(Dataset entries)
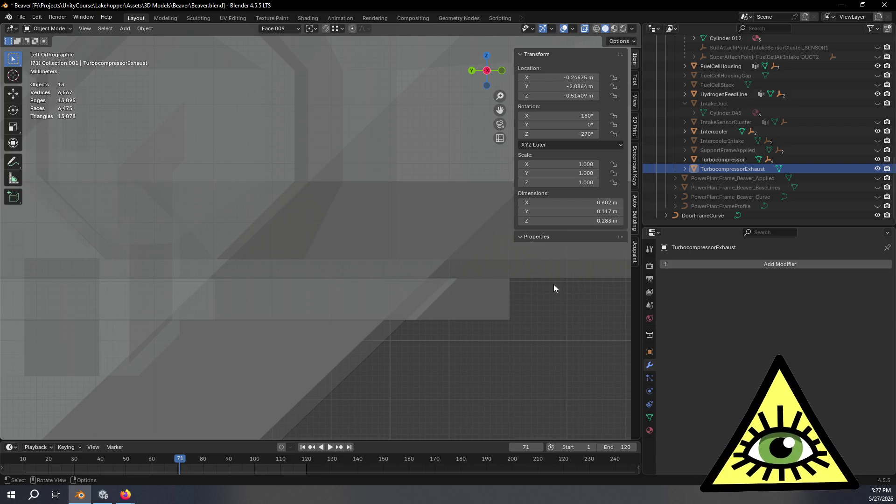
{"action": "scroll", "coordinate": [546, 280], "scroll_direction": "down", "scroll_amount": 5}
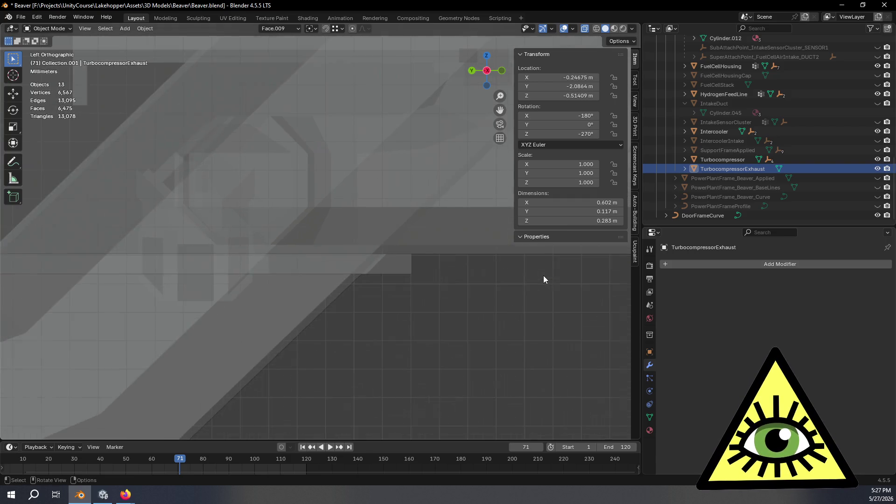
{"action": "mouse_move", "coordinate": [559, 293]}
{"action": "middle_mouse_down", "text": "shift"}
{"action": "mouse_move", "coordinate": [323, 282]}
{"action": "mouse_move", "coordinate": [456, 282]}
{"action": "mouse_move", "coordinate": [393, 284]}
{"action": "middle_mouse_up", "text": "shift"}
{"action": "scroll", "coordinate": [456, 268], "scroll_direction": "up", "scroll_amount": 4}
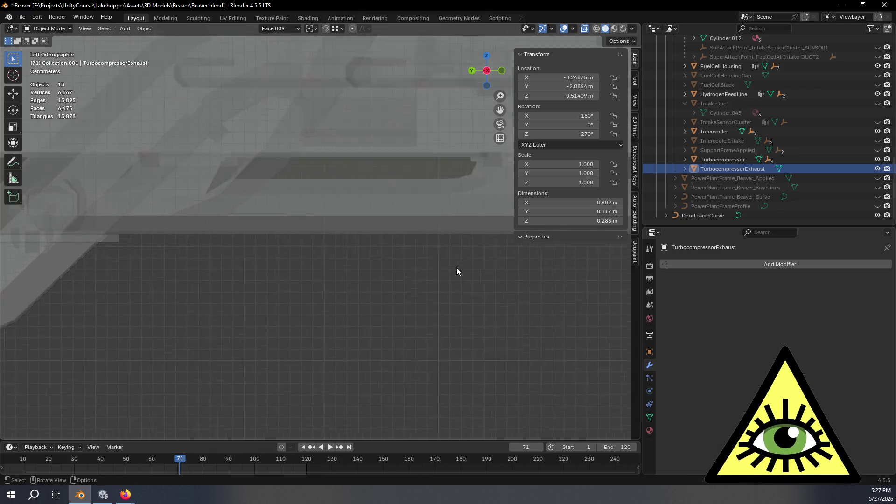
{"action": "scroll", "coordinate": [457, 270], "scroll_direction": "down", "scroll_amount": 3}
{"action": "mouse_move", "coordinate": [475, 271]}
{"action": "middle_mouse_down", "text": "shift"}
{"action": "mouse_move", "coordinate": [239, 308]}
{"action": "mouse_move", "coordinate": [319, 333]}
{"action": "mouse_move", "coordinate": [247, 389]}
{"action": "mouse_move", "coordinate": [292, 365]}
{"action": "mouse_move", "coordinate": [517, 369]}
{"action": "mouse_move", "coordinate": [402, 351]}
{"action": "mouse_move", "coordinate": [134, 348]}
{"action": "mouse_move", "coordinate": [203, 305]}
{"action": "mouse_move", "coordinate": [224, 312]}
{"action": "mouse_move", "coordinate": [203, 309]}
{"action": "mouse_move", "coordinate": [216, 312]}
{"action": "mouse_move", "coordinate": [243, 280]}
{"action": "middle_mouse_up", "text": "shift"}
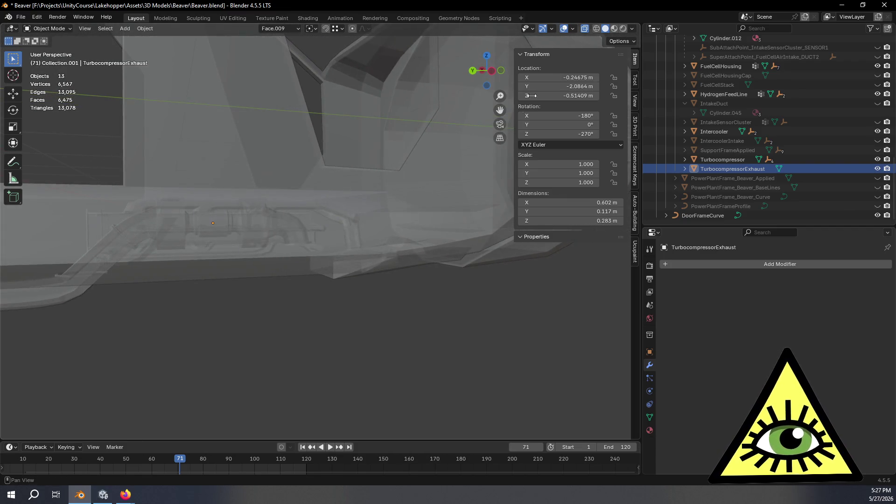
- Recheck the side view along the X axis, then select the Fuselage
{"action": "left_click", "coordinate": [491, 71]}
{"action": "mouse_move", "coordinate": [270, 181]}
{"action": "middle_mouse_down", "text": "shift"}
{"action": "mouse_move", "coordinate": [253, 235]}
{"action": "mouse_move", "coordinate": [489, 282]}
{"action": "mouse_move", "coordinate": [475, 231]}
{"action": "mouse_move", "coordinate": [450, 200]}
{"action": "mouse_move", "coordinate": [440, 280]}
{"action": "mouse_move", "coordinate": [424, 238]}
{"action": "mouse_move", "coordinate": [388, 234]}
{"action": "mouse_move", "coordinate": [399, 248]}
{"action": "mouse_move", "coordinate": [435, 215]}
{"action": "middle_mouse_up", "text": "shift"}
{"action": "scroll", "coordinate": [423, 237], "scroll_direction": "up", "scroll_amount": 1}
{"action": "left_click", "coordinate": [489, 73]}
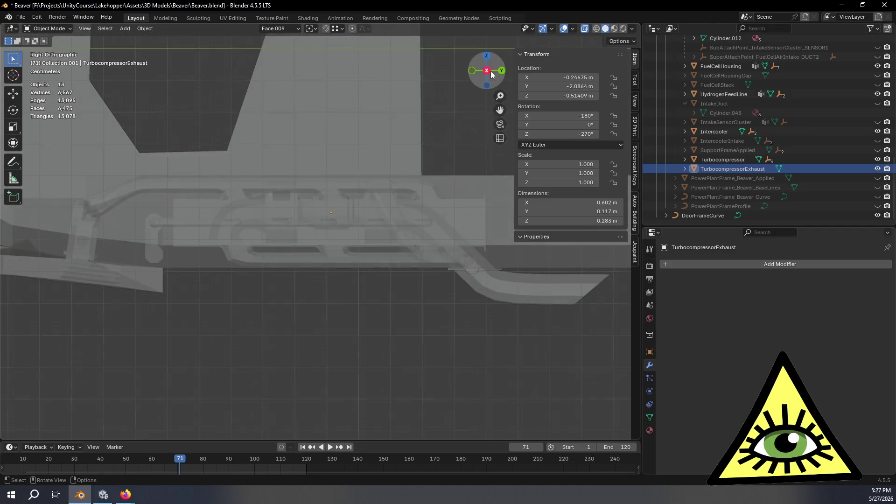
{"action": "scroll", "coordinate": [434, 296], "scroll_direction": "down", "scroll_amount": 2}
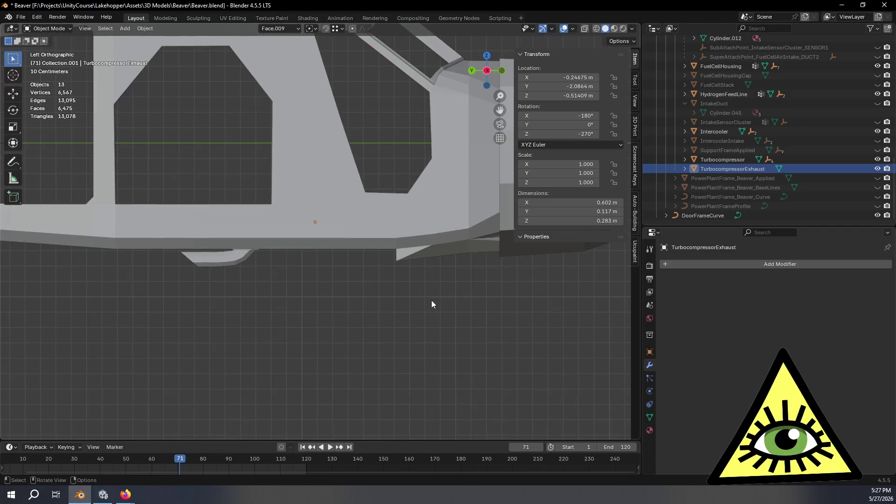
{"action": "scroll", "coordinate": [432, 299], "scroll_direction": "down", "scroll_amount": 2}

PROBLEM DETAILS:
Output the full set of records above without changing a word, and drop the images.

RESULT:
{"action": "scroll", "coordinate": [546, 280], "scroll_direction": "down", "scroll_amount": 5}
{"action": "mouse_move", "coordinate": [559, 293]}
{"action": "middle_mouse_down", "text": "shift"}
{"action": "mouse_move", "coordinate": [323, 282]}
{"action": "mouse_move", "coordinate": [456, 282]}
{"action": "mouse_move", "coordinate": [393, 284]}
{"action": "middle_mouse_up", "text": "shift"}
{"action": "scroll", "coordinate": [456, 268], "scroll_direction": "up", "scroll_amount": 4}
{"action": "scroll", "coordinate": [457, 270], "scroll_direction": "down", "scroll_amount": 3}
{"action": "mouse_move", "coordinate": [475, 271]}
{"action": "middle_mouse_down", "text": "shift"}
{"action": "mouse_move", "coordinate": [239, 308]}
{"action": "mouse_move", "coordinate": [319, 333]}
{"action": "mouse_move", "coordinate": [247, 389]}
{"action": "mouse_move", "coordinate": [292, 365]}
{"action": "mouse_move", "coordinate": [517, 369]}
{"action": "mouse_move", "coordinate": [402, 351]}
{"action": "mouse_move", "coordinate": [134, 348]}
{"action": "mouse_move", "coordinate": [203, 305]}
{"action": "mouse_move", "coordinate": [224, 312]}
{"action": "mouse_move", "coordinate": [203, 309]}
{"action": "mouse_move", "coordinate": [216, 312]}
{"action": "mouse_move", "coordinate": [243, 280]}
{"action": "middle_mouse_up", "text": "shift"}
- Recheck the side view along the X axis, then select the Fuselage
{"action": "left_click", "coordinate": [491, 71]}
{"action": "mouse_move", "coordinate": [270, 181]}
{"action": "middle_mouse_down", "text": "shift"}
{"action": "mouse_move", "coordinate": [253, 235]}
{"action": "mouse_move", "coordinate": [489, 282]}
{"action": "mouse_move", "coordinate": [475, 231]}
{"action": "mouse_move", "coordinate": [450, 200]}
{"action": "mouse_move", "coordinate": [440, 280]}
{"action": "mouse_move", "coordinate": [424, 238]}
{"action": "mouse_move", "coordinate": [388, 234]}
{"action": "mouse_move", "coordinate": [399, 248]}
{"action": "mouse_move", "coordinate": [435, 215]}
{"action": "middle_mouse_up", "text": "shift"}
{"action": "scroll", "coordinate": [423, 237], "scroll_direction": "up", "scroll_amount": 1}
{"action": "left_click", "coordinate": [489, 73]}
{"action": "scroll", "coordinate": [434, 296], "scroll_direction": "down", "scroll_amount": 2}
{"action": "scroll", "coordinate": [432, 299], "scroll_direction": "down", "scroll_amount": 2}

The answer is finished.